Mark is correct that the only bounded area is where $\displaystyle \begin{align*} \frac{1}{e} \leq x \leq e \end{align*}$. Notice that this region is BELOW the x axis, so you will get a negative answer. But since you are asked for the AREA, you must give the absolute value of this amount (as areas, being a physical quantity, are always nonnegative).
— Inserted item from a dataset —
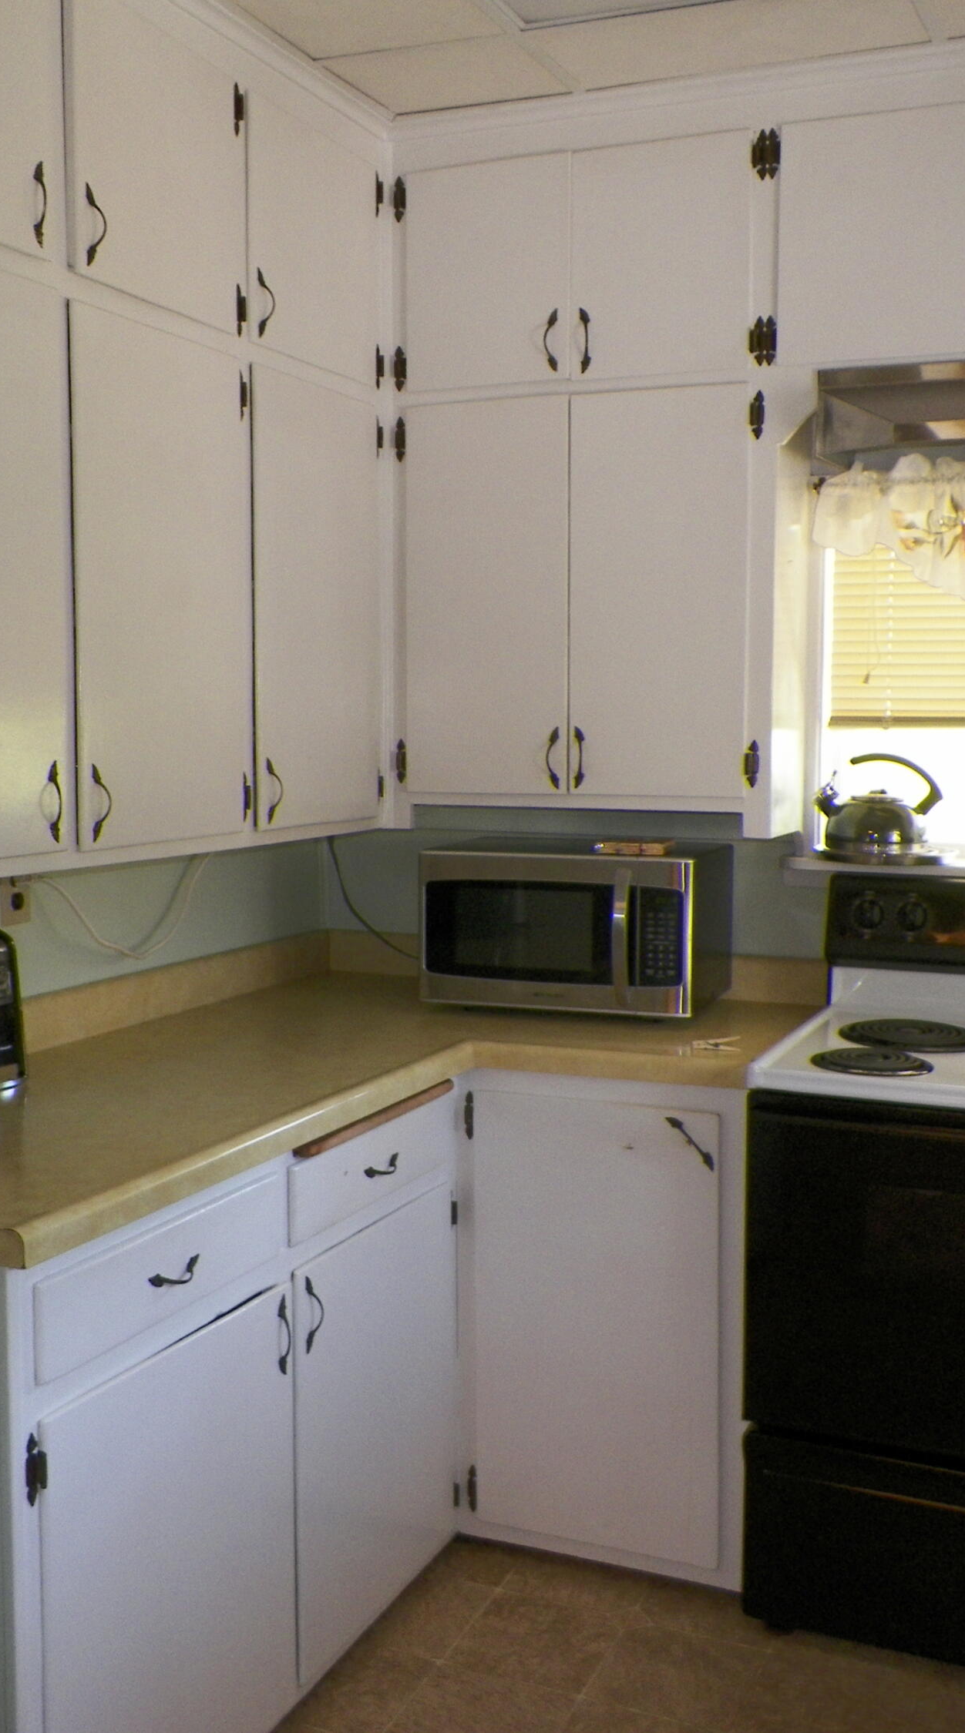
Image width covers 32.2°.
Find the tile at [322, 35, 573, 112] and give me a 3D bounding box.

Now as for the actual integration...

$\displaystyle \begin{align*} \int_{\frac{1}{e}}^e{x\left[ \ln{(x)} \right] ^2 - x \, dx } &= \int_{\frac{1}{e}}^e{x\left\{ \left[ \ln{(x)} \right] ^2 - 1 \right\} \, dx } \\ &= \int_{\frac{1}{e}}^e{\frac{x^2 \left\{ \left[ \ln{(x)} \right] ^2 - 1 \right\} }{x}\, dx} \end{align*}$

Now make the substitution $\displaystyle \begin{align*} t = \ln{(x)} \implies dt = \frac{1}{x}\,dx \end{align*}$, and note that when $\displaystyle \begin{align*} x = \frac{1}{e}, t = -1 \end{align*}$ and when $\displaystyle \begin{align*} x = e, t = 1 \end{align*}$, the integral becomes

$\displaystyle \begin{align*} \int_{\frac{1}{e}}^e{\frac{x^2 \left\{ \left[ \ln{(x)} \right] ^2 - 1 \right\} }{x}\,dx} &= \int_{-1}^1{ \left( e^t \right) ^2 \left( t^2 - 1 \right) \, dt } \\ &= \int_{-1}^1{e^{2t} \left( t^2 - 1 \right) \, dt } \end{align*}$

Now applying integration by parts with $\displaystyle \begin{align*} u = t^2 - 1 \implies du = 2t\,dt \end{align*}$ and $\displaystyle \begin{align*} dv = e^{2t} \, dt \implies v = \frac{1}{2}e^{2t} \end{align*}$ we have

$\displaystyle \begin{align*} \int{ e^{2t} \left( t^2 - 1 \right) \, dt} &= \frac{1}{2} e^{2t} \left( t^2 - 1 \right) - \int{t\,e^{2t}\,dt} \end{align*}$

and applying integration by parts again with $\displaystyle \begin{align*} u = t \implies du = dt \end{align*}$ and $\displaystyle \begin{align*} dv = e^{2t} \, dt \implies v = \frac{1}{2} e^{2t} \end{align*}$ and we have

$\displaystyle \begin{align*} \frac{1}{2}e^{2t} \left( t^2 - 1 \right) - \int{t\,e^{2t}\,dt} &= \frac{1}{2}e^{2t} \left( t^2 - 1 \right) - \left( \frac{1}{2}t\,e^{2t} - \int{\frac{1}{2} e^{2t}\, dt} \right) \\ &= \frac{1}{2} e^{2t} \left( t^2 - 1 \right) - \frac{1}{2} t\, e^{2t} + \frac{1}{2} \int{ e^{2t} \, dt} \\ &= \frac{1}{2}e^{2t} \left( t^2 - 1 \right) - \frac{1}{2} t\, e^{2t} + \frac{1}{4}e^{2t} + C \\ &= \frac{1}{2} e^{2t} \left( t^2 - 1 - t + \frac{1}{2} \right) + C \\ &= \frac{1}{2} e^{2t} \left( t^2 - t - \frac{1}{2} \right) + C \end{align*}$

and so evaluating the definite integral we have

$\displaystyle \begin{align*} \int_{-1}^1{e^{2t} \left( t^2 - 1 \right) \, dt} &= \frac{1}{2} \left[ e^{2t} \left( t^2 - t - \frac{1}{2} \right) \right] _{-1}^1 \\ &= \frac{1}{2} \left( -\frac{1}{2}e^2 - \frac{3}{2}e^{-2} \right) \\ &= -\frac{1}{4} \left( e^2 + 3e^{-2} \right) \\ &\approx. -1.95 \end{align*}$

So the area you are looking for is $\displaystyle \begin{align*} -\frac{1}{4} \left( e^2 + 3e^{-2} \right) \,\textrm{units}^2 \approx 1.95 \, \textrm{units}^2 \end{align*}$.